Stated problem: Copy the items below word for word, from their first line through the line containing "output: 5,34", including both of those lines.

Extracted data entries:
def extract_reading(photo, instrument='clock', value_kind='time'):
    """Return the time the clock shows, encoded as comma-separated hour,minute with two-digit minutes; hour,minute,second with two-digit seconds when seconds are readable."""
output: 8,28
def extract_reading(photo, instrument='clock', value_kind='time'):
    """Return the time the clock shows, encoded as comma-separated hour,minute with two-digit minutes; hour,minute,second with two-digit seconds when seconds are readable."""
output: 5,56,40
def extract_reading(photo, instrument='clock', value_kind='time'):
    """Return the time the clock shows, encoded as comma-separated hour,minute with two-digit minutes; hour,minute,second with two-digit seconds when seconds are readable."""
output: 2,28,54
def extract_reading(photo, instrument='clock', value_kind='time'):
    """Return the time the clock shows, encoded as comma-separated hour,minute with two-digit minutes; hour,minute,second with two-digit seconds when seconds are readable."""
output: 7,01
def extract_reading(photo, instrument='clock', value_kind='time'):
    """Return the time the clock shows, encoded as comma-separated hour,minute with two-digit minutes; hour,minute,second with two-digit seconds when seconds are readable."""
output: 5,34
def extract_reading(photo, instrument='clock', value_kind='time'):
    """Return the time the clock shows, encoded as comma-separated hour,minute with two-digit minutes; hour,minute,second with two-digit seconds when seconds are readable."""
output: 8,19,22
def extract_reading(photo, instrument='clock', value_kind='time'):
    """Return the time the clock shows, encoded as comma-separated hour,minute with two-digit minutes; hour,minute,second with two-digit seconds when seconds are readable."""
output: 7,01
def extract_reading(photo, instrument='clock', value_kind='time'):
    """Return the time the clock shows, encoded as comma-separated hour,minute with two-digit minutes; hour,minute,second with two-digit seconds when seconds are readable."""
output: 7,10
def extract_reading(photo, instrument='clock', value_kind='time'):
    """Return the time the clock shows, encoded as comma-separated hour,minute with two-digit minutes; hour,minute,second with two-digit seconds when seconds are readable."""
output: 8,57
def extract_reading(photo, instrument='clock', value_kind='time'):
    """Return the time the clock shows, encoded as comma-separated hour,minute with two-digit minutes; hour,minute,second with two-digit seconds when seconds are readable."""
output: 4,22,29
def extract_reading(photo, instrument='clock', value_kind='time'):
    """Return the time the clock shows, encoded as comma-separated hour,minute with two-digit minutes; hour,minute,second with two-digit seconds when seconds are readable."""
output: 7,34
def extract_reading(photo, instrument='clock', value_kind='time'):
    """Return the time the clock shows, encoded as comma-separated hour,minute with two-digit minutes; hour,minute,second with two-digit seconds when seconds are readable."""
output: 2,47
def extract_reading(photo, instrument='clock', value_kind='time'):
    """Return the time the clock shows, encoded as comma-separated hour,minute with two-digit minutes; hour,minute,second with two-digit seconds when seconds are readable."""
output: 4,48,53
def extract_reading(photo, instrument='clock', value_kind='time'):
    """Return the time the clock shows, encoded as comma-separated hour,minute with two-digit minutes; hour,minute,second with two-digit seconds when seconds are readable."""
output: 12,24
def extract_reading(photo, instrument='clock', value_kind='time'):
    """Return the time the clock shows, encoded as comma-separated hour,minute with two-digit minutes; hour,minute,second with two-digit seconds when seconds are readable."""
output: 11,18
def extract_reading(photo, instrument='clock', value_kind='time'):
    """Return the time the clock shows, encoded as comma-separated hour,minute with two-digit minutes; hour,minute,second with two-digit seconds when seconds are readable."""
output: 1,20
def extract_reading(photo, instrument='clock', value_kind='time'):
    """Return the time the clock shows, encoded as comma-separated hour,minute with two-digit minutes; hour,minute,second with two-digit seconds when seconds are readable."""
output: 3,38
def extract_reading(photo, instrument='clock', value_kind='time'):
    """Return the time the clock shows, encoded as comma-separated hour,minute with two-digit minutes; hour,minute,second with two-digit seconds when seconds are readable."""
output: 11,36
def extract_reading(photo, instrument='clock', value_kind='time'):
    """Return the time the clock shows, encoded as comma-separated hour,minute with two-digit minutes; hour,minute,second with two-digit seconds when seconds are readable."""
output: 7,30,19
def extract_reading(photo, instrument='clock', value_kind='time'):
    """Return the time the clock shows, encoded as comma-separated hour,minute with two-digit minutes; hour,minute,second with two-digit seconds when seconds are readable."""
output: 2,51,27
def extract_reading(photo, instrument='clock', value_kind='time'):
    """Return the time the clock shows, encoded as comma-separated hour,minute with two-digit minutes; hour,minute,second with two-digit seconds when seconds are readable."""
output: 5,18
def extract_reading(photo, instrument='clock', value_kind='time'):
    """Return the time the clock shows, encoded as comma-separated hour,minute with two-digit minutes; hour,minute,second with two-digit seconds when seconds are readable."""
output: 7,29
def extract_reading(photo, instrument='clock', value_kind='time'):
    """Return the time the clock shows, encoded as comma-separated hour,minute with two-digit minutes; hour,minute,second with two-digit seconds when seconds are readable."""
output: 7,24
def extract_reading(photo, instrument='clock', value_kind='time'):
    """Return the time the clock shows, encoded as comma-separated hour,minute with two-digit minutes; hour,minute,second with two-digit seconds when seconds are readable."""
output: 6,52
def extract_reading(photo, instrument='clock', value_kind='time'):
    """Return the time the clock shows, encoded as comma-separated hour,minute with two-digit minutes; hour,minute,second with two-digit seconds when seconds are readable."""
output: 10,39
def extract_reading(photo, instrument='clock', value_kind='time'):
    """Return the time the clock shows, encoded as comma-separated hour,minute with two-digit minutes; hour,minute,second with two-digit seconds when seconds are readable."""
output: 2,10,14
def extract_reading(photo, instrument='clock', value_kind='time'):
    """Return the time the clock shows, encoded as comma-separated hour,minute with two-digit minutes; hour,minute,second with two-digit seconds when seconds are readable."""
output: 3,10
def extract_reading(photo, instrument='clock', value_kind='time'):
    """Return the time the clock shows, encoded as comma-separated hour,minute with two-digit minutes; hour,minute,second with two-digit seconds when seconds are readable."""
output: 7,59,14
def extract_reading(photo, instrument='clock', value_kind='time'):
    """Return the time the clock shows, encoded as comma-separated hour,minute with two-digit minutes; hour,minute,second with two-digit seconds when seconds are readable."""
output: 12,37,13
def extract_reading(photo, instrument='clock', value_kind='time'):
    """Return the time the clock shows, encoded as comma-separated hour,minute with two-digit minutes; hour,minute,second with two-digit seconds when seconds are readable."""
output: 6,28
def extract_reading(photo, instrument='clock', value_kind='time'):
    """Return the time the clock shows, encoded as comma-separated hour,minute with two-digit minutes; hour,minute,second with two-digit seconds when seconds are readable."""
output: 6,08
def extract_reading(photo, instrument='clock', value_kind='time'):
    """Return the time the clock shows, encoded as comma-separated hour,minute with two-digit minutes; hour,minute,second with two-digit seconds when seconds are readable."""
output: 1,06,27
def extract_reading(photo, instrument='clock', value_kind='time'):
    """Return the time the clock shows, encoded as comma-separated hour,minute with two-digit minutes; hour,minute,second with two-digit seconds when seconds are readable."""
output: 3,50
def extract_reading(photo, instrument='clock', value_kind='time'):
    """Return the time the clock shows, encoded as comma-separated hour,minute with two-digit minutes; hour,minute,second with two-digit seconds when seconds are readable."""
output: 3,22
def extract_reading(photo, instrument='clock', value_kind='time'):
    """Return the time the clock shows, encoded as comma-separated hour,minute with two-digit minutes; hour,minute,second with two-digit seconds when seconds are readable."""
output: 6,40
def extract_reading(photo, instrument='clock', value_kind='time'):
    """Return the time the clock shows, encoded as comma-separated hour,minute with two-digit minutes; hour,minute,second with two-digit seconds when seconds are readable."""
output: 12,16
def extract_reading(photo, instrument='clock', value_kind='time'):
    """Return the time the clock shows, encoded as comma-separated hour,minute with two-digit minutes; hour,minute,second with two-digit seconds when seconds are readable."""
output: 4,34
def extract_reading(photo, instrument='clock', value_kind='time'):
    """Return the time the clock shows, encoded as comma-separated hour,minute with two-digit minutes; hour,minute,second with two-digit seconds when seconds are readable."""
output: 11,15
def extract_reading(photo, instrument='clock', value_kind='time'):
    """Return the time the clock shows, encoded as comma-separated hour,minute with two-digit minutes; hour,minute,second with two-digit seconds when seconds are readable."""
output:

Complete output:
def extract_reading(photo, instrument='clock', value_kind='time'):
    """Return the time the clock shows, encoded as comma-separated hour,minute with two-digit minutes; hour,minute,second with two-digit seconds when seconds are readable."""
output: 8,28
def extract_reading(photo, instrument='clock', value_kind='time'):
    """Return the time the clock shows, encoded as comma-separated hour,minute with two-digit minutes; hour,minute,second with two-digit seconds when seconds are readable."""
output: 5,56,40
def extract_reading(photo, instrument='clock', value_kind='time'):
    """Return the time the clock shows, encoded as comma-separated hour,minute with two-digit minutes; hour,minute,second with two-digit seconds when seconds are readable."""
output: 2,28,54
def extract_reading(photo, instrument='clock', value_kind='time'):
    """Return the time the clock shows, encoded as comma-separated hour,minute with two-digit minutes; hour,minute,second with two-digit seconds when seconds are readable."""
output: 7,01
def extract_reading(photo, instrument='clock', value_kind='time'):
    """Return the time the clock shows, encoded as comma-separated hour,minute with two-digit minutes; hour,minute,second with two-digit seconds when seconds are readable."""
output: 5,34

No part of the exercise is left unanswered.